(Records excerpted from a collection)
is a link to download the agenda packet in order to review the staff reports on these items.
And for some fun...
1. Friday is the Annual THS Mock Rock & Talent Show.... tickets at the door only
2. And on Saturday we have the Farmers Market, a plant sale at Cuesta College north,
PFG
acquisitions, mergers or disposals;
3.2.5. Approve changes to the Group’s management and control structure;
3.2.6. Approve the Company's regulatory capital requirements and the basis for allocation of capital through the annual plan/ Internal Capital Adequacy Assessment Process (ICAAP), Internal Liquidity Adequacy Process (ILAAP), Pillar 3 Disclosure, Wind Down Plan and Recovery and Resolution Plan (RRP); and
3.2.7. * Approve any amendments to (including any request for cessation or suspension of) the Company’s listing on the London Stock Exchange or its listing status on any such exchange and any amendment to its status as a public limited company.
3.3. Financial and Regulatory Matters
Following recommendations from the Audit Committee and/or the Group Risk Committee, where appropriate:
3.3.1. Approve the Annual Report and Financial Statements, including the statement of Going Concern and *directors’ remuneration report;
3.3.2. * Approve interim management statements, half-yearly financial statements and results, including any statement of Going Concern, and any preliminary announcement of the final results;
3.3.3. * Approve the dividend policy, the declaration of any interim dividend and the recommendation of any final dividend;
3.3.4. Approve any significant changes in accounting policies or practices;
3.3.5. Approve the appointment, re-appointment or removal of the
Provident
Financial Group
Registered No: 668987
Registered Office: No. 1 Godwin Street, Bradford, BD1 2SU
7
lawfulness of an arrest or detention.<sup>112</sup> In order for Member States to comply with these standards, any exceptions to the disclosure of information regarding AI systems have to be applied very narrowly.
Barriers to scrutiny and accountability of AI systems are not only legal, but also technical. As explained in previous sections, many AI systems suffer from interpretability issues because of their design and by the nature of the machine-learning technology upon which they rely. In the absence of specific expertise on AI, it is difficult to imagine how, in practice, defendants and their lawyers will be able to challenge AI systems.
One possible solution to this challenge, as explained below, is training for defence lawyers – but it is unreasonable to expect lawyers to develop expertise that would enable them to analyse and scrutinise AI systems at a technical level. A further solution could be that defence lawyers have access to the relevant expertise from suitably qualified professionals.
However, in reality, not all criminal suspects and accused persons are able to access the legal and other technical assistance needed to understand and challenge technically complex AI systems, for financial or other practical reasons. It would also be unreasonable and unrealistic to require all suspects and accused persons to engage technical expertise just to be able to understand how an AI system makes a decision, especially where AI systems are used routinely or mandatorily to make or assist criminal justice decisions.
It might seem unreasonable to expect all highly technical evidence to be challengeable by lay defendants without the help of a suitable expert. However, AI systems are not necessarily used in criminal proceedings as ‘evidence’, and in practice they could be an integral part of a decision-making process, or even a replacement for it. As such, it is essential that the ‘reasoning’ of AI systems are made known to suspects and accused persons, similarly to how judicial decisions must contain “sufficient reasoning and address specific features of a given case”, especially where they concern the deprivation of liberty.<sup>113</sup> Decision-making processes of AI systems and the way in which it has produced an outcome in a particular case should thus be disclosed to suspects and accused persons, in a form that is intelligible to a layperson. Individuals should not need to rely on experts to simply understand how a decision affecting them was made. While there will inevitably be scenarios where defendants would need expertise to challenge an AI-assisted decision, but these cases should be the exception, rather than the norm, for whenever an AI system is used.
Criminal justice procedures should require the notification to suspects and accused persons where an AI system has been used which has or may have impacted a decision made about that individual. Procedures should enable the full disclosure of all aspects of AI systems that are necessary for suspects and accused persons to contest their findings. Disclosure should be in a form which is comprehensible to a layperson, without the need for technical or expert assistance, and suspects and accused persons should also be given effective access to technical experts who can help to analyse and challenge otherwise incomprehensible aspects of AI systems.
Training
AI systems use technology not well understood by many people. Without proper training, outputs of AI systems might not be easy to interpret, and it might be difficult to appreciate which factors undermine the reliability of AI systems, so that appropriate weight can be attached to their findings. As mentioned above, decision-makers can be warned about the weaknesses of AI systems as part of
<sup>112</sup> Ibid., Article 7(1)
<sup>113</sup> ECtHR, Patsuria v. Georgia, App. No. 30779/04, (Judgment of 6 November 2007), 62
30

## Your goal
Exact copies of all the records are required.

## Completed exercise
is a link to download the agenda packet in order to review the staff reports on these items.
And for some fun...
1. Friday is the Annual THS Mock Rock & Talent Show.... tickets at the door only
2. And on Saturday we have the Farmers Market, a plant sale at Cuesta College north,
PFG
acquisitions, mergers or disposals;
3.2.5. Approve changes to the Group’s management and control structure;
3.2.6. Approve the Company's regulatory capital requirements and the basis for allocation of capital through the annual plan/ Internal Capital Adequacy Assessment Process (ICAAP), Internal Liquidity Adequacy Process (ILAAP), Pillar 3 Disclosure, Wind Down Plan and Recovery and Resolution Plan (RRP); and
3.2.7. * Approve any amendments to (including any request for cessation or suspension of) the Company’s listing on the London Stock Exchange or its listing status on any such exchange and any amendment to its status as a public limited company.
3.3. Financial and Regulatory Matters
Following recommendations from the Audit Committee and/or the Group Risk Committee, where appropriate:
3.3.1. Approve the Annual Report and Financial Statements, including the statement of Going Concern and *directors’ remuneration report;
3.3.2. * Approve interim management statements, half-yearly financial statements and results, including any statement of Going Concern, and any preliminary announcement of the final results;
3.3.3. * Approve the dividend policy, the declaration of any interim dividend and the recommendation of any final dividend;
3.3.4. Approve any significant changes in accounting policies or practices;
3.3.5. Approve the appointment, re-appointment or removal of the
Provident
Financial Group
Registered No: 668987
Registered Office: No. 1 Godwin Street, Bradford, BD1 2SU
7
lawfulness of an arrest or detention.<sup>112</sup> In order for Member States to comply with these standards, any exceptions to the disclosure of information regarding AI systems have to be applied very narrowly.
Barriers to scrutiny and accountability of AI systems are not only legal, but also technical. As explained in previous sections, many AI systems suffer from interpretability issues because of their design and by the nature of the machine-learning technology upon which they rely. In the absence of specific expertise on AI, it is difficult to imagine how, in practice, defendants and their lawyers will be able to challenge AI systems.
One possible solution to this challenge, as explained below, is training for defence lawyers – but it is unreasonable to expect lawyers to develop expertise that would enable them to analyse and scrutinise AI systems at a technical level. A further solution could be that defence lawyers have access to the relevant expertise from suitably qualified professionals.
However, in reality, not all criminal suspects and accused persons are able to access the legal and other technical assistance needed to understand and challenge technically complex AI systems, for financial or other practical reasons. It would also be unreasonable and unrealistic to require all suspects and accused persons to engage technical expertise just to be able to understand how an AI system makes a decision, especially where AI systems are used routinely or mandatorily to make or assist criminal justice decisions.
It might seem unreasonable to expect all highly technical evidence to be challengeable by lay defendants without the help of a suitable expert. However, AI systems are not necessarily used in criminal proceedings as ‘evidence’, and in practice they could be an integral part of a decision-making process, or even a replacement for it. As such, it is essential that the ‘reasoning’ of AI systems are made known to suspects and accused persons, similarly to how judicial decisions must contain “sufficient reasoning and address specific features of a given case”, especially where they concern the deprivation of liberty.<sup>113</sup> Decision-making processes of AI systems and the way in which it has produced an outcome in a particular case should thus be disclosed to suspects and accused persons, in a form that is intelligible to a layperson. Individuals should not need to rely on experts to simply understand how a decision affecting them was made. While there will inevitably be scenarios where defendants would need expertise to challenge an AI-assisted decision, but these cases should be the exception, rather than the norm, for whenever an AI system is used.
Criminal justice procedures should require the notification to suspects and accused persons where an AI system has been used which has or may have impacted a decision made about that individual. Procedures should enable the full disclosure of all aspects of AI systems that are necessary for suspects and accused persons to contest their findings. Disclosure should be in a form which is comprehensible to a layperson, without the need for technical or expert assistance, and suspects and accused persons should also be given effective access to technical experts who can help to analyse and challenge otherwise incomprehensible aspects of AI systems.
Training
AI systems use technology not well understood by many people. Without proper training, outputs of AI systems might not be easy to interpret, and it might be difficult to appreciate which factors undermine the reliability of AI systems, so that appropriate weight can be attached to their findings. As mentioned above, decision-makers can be warned about the weaknesses of AI systems as part of
<sup>112</sup> Ibid., Article 7(1)
<sup>113</sup> ECtHR, Patsuria v. Georgia, App. No. 30779/04, (Judgment of 6 November 2007), 62
30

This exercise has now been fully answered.